Le programme du PS : une nouvelle occasion manquée pour la droite de se taire
La droite enfin réunie dans l’outrance condamne, comme un seul homme, les soixante propositions de F.Hollande et pour beaucoup de ces Torquemada de pacotille, avant même de les avoir lues, analysées, soupesées. Des réactions – maintenant on dit tweet pour faire plus jeune et branché surtout quand on est inculte – qui sentent le dépit, mieux, qui suintent la haine.
Du jugement de M.Wauquiez qui s’illustra, il y a peu de temps en qualifiant les démunis, que la solidarité nationale aide, de cancéreux à Mme Pécresse qui s’illustre, tous les jours au budget en passant par M.Cohn-Bendit qui trouve que le projet manque de souffle lui qui n’en est pas avare, sans oublier M.Copé toujours aussi délicat dans ses audacieuses comparaisons, l’échantillon des critiques ne peut-être crédible que pour des gens bornés. Même si tout le monde admet que nous sommes entrés en campagne électorale, comment expliquer que ces responsables politiques actuellement en charge des affaires de l’état – ils ne cessent de proclamer qu’eux travaillent te ne font pas campagne – et certains candidats à la magistrature suprême puissent avoir, d’un côté, un discours aussi corrompu et qu’ils exigent, d’un autre côté, qu’on les respecte et que leur parole puisse être crédible ?
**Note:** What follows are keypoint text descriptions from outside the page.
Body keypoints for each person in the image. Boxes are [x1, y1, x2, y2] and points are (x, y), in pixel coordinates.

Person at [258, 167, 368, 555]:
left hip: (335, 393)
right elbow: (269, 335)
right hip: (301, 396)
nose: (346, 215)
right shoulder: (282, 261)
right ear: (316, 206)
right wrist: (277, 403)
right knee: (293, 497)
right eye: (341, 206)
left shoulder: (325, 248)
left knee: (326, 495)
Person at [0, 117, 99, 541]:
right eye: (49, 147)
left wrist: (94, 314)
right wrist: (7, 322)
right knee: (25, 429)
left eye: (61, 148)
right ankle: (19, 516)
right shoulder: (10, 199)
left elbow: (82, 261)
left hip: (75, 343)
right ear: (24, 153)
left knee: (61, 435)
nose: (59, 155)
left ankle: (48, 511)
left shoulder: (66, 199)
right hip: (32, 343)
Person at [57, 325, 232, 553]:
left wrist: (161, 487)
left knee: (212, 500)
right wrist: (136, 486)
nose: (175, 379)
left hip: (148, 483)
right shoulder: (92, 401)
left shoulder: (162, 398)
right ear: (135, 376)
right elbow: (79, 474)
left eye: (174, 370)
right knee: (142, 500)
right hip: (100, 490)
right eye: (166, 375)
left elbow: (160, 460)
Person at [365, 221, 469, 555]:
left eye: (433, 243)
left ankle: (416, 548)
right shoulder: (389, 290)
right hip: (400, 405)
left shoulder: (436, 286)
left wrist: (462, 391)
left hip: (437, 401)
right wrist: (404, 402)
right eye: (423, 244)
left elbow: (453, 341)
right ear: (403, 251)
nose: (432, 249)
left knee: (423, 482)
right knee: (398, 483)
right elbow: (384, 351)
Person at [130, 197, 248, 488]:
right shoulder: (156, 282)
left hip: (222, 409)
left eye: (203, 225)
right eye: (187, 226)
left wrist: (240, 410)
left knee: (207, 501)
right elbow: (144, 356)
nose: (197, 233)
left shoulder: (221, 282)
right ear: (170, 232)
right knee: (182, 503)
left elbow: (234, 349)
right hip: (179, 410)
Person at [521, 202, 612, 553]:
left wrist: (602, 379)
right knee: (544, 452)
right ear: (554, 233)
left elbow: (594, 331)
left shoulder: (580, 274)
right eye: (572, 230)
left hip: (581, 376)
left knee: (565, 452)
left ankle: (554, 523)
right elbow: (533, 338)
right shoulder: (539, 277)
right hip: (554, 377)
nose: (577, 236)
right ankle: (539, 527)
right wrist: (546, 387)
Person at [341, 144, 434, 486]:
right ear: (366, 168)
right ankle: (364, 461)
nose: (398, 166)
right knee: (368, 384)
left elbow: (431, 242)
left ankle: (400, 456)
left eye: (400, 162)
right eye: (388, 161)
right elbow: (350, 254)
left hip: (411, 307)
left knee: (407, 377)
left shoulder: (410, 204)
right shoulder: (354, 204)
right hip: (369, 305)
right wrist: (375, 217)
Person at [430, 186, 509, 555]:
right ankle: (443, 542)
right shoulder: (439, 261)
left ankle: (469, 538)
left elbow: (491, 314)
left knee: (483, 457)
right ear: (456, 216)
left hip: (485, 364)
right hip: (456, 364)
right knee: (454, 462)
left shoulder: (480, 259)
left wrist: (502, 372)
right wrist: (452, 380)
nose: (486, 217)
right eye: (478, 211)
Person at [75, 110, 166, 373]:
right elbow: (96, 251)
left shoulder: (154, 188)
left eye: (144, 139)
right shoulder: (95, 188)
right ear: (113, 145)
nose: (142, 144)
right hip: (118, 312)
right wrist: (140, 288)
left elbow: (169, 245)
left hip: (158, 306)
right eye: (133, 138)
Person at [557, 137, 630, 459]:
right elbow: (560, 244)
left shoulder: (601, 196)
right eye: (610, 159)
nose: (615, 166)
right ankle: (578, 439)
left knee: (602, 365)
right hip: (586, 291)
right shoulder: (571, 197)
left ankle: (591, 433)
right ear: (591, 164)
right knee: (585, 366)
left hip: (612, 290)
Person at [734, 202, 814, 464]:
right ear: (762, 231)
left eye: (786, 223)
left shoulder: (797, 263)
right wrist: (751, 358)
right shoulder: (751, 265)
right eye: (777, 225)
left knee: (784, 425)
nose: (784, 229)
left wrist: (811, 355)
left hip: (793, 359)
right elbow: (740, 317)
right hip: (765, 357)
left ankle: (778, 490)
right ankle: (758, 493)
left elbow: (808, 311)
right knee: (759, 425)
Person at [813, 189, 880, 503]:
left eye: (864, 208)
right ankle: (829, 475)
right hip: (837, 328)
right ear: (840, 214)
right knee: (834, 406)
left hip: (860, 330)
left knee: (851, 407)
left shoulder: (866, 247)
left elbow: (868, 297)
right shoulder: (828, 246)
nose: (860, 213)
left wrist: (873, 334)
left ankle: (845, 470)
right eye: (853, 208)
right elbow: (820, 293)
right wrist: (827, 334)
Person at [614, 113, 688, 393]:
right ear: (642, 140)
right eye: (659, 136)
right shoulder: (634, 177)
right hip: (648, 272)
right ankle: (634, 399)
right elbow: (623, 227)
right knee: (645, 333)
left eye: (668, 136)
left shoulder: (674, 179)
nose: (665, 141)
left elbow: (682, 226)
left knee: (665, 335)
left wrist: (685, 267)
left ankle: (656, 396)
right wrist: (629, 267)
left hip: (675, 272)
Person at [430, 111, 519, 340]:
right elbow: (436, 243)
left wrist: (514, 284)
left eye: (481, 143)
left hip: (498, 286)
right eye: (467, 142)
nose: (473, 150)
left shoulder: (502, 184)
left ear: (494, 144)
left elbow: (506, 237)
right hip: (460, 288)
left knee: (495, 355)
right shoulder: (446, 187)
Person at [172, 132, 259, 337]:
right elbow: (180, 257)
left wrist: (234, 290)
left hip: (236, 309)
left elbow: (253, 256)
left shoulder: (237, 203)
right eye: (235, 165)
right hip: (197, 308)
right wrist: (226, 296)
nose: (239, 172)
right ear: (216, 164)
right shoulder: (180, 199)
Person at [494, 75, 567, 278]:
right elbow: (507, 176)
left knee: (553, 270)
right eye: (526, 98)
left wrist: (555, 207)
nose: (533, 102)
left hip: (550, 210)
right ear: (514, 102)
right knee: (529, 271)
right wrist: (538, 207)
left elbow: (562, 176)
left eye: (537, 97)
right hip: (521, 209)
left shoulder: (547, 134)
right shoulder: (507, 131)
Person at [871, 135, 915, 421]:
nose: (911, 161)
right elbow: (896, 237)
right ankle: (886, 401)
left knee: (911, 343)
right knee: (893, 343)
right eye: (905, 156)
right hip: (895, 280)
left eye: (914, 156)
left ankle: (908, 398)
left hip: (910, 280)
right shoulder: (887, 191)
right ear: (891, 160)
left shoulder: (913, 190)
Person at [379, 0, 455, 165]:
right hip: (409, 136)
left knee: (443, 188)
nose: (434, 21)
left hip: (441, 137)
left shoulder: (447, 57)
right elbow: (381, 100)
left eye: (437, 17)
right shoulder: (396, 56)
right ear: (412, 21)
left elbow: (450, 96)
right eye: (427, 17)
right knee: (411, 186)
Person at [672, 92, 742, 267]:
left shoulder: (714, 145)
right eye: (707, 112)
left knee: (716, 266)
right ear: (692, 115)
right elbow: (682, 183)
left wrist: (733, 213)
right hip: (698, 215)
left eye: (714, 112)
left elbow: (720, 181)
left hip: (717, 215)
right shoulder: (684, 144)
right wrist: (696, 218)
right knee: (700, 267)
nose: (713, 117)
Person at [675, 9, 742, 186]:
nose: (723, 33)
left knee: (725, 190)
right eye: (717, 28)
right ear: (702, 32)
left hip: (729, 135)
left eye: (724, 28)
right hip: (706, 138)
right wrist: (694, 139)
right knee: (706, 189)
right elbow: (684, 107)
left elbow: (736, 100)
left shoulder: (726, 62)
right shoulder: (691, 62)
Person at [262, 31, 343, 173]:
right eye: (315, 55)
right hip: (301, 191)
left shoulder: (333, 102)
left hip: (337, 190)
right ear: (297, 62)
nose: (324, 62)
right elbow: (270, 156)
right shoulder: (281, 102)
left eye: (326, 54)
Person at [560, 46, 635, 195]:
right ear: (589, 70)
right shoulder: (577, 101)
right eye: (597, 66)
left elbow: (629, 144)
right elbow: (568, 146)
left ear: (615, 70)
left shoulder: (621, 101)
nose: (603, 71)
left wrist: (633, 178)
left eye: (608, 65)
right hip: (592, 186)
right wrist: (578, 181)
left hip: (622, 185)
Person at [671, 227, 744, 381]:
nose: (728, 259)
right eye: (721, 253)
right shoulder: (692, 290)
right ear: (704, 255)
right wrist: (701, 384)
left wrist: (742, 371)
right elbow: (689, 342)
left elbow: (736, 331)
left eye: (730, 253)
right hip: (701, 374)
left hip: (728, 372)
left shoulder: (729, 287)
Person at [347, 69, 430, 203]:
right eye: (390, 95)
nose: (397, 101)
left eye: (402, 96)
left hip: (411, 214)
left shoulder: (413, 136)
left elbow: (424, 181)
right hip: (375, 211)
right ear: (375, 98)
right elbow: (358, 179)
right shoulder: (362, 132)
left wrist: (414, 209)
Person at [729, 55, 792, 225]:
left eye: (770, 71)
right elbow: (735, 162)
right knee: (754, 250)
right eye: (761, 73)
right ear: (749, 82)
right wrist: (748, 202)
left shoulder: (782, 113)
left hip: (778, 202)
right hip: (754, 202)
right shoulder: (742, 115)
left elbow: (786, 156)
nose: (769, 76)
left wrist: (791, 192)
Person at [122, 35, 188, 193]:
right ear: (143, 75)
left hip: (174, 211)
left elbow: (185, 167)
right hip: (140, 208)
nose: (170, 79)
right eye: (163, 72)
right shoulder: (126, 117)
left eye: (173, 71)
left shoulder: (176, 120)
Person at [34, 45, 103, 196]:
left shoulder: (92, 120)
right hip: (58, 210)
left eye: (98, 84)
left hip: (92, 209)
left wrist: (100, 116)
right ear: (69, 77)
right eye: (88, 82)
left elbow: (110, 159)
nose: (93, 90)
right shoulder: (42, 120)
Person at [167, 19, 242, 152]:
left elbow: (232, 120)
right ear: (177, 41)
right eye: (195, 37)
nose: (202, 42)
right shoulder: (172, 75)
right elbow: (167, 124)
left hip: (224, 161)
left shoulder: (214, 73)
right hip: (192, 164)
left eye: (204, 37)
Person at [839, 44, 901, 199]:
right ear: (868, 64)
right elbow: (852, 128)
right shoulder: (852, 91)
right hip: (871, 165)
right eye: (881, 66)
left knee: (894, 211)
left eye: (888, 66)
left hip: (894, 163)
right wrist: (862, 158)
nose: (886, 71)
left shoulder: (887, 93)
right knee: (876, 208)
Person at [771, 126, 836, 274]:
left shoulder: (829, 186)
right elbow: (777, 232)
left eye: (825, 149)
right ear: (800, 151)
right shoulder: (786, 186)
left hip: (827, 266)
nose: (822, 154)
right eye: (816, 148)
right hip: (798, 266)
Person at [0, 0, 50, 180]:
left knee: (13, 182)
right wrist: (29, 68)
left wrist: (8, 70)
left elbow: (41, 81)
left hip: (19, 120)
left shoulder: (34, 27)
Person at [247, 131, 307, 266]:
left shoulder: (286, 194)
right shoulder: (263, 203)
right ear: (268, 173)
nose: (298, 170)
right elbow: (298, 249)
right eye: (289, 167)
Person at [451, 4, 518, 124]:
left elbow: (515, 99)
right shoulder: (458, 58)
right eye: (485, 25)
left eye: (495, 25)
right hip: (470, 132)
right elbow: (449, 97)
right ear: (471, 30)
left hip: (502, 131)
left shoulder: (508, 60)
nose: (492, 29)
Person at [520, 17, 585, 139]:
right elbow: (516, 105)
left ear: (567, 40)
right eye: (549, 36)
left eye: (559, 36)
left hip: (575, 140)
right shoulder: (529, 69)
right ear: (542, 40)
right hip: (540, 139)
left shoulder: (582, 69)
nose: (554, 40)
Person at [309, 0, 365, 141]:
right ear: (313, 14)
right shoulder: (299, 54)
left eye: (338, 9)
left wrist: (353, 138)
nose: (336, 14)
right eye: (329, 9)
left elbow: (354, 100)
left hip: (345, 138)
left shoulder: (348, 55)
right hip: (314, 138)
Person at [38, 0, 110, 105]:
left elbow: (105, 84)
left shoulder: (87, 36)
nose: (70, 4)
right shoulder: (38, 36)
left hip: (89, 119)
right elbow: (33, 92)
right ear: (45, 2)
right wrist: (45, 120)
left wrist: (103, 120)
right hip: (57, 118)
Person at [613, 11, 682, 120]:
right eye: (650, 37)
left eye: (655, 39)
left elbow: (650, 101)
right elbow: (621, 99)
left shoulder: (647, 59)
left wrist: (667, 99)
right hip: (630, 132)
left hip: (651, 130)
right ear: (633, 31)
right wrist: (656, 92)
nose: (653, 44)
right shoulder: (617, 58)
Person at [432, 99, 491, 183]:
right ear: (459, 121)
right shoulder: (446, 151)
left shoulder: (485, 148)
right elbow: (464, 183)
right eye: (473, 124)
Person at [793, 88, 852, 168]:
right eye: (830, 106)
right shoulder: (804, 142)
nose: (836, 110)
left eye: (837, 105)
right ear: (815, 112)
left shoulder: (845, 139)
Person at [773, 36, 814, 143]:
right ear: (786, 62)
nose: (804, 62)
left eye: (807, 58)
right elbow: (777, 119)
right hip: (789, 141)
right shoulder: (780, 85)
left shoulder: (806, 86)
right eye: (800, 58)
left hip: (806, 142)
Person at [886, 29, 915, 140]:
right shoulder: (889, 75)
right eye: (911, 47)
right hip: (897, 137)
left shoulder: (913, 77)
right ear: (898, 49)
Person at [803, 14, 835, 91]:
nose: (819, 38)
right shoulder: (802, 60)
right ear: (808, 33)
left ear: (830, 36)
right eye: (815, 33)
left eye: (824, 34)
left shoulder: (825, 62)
Le programme de M.Hollande est jugé ainsi :
- Wauquiez : Ce sont les classes moyennes qui paieront la facture. Il tourne le dos aux classes moyennes, a –t-il ajouté. (Si je n’avais pas peur d’ajouter de la vulgarité au mensonge, je dirai que cela fait cinq ans que, malheureusement, les classes moyennes n’auraient pas dû tourner le dos à ce pouvoir et à ses fossoyeurs)
- Copé : Hollande est plus près de Chavez que de Schröeder (Je suis stupéfait de la pertinence de la comparaison encore qu’avec Copé on peut s’attendre à tout. Les Français , les employées de Lejaby et ceux de Pétroplus, y trouveront, peut être, une énigme intéressante pour les jours de pluie mais que Copé compare plutôt le projet de Hollande avec celui de son champion auto désigné mais pas encore candidat car toujours président !)
- Woerth : c’est la contre-réforme. (Je ne sais s’il l’a fait exprès mais je suis tout à fait d’accord avec lui ! Fichtre ! C’est une réalité que nous ayons une vaste aspiration au renouveau de l’état. Cela répond à notre souhait de faire reculer et même disparaître, pour quelques-uns d’entre nous, le libéralisme, la vulgarité, le gaspillage d’argent public des niches fiscales. Si la contre-réforme permet de donner les outils moraux et législatifs pour amorcer une reconquête de la république et une renaissance de la démocratie, alors vive la contre-réforme.)
- Kosciusko-Morizet : rien sur l’écologie. (Mais encore une bonne occasion, pour elle, de se taire.
- Bouttin : soldes au PS, tout doit disparaître et qu’adviendra t-il du portefeuille de notre pays (Vous auriez, madame, du mal à solder quelque chose tant il est vrai que votre passage aux affaires n’a pas laissé que des bons souvenirs aux mal-logés et que vous illustrâtes surtout pour vous êtes opposée au PACS et au mariage homosexuel, vous souhaitez, pour la France, un big-bang basé sur nos racines judéo-chrétiennes et le droit du sang. Sans commentaire).
- Pécresse : Hollande met en péril le modèle social de la France et sa crédibilité. (C’est du Pécresse tout craché ! Parler de quelque chose qu’on ne comprend pas est devenu une seconde nature depuis que sa fonction de ministre du budget écrase ses frêles épaules. Question crédibilité, qu’elle ne se fasse pas de souci, la France, grâce à elle et ses copains, n’en a déjà plus beaucoup.
- Rosso-Debord affirme de son côté que François Hollande «ne pourra pas financer la moitié du quart de ce qu'il promet». (Quand on parle de crédibilité, Mme Pécresse devrait s’intéresser au cas Rosso-debord qui en manque véritablement.)
- Jouanneau : vous aimez les impôts, votez Hollande. (Vous aimez les gourdes, votez Jouanneau.)
Il est temps que ces clowns disparaissent de notre paysage politique et nous ferons tout pour cela.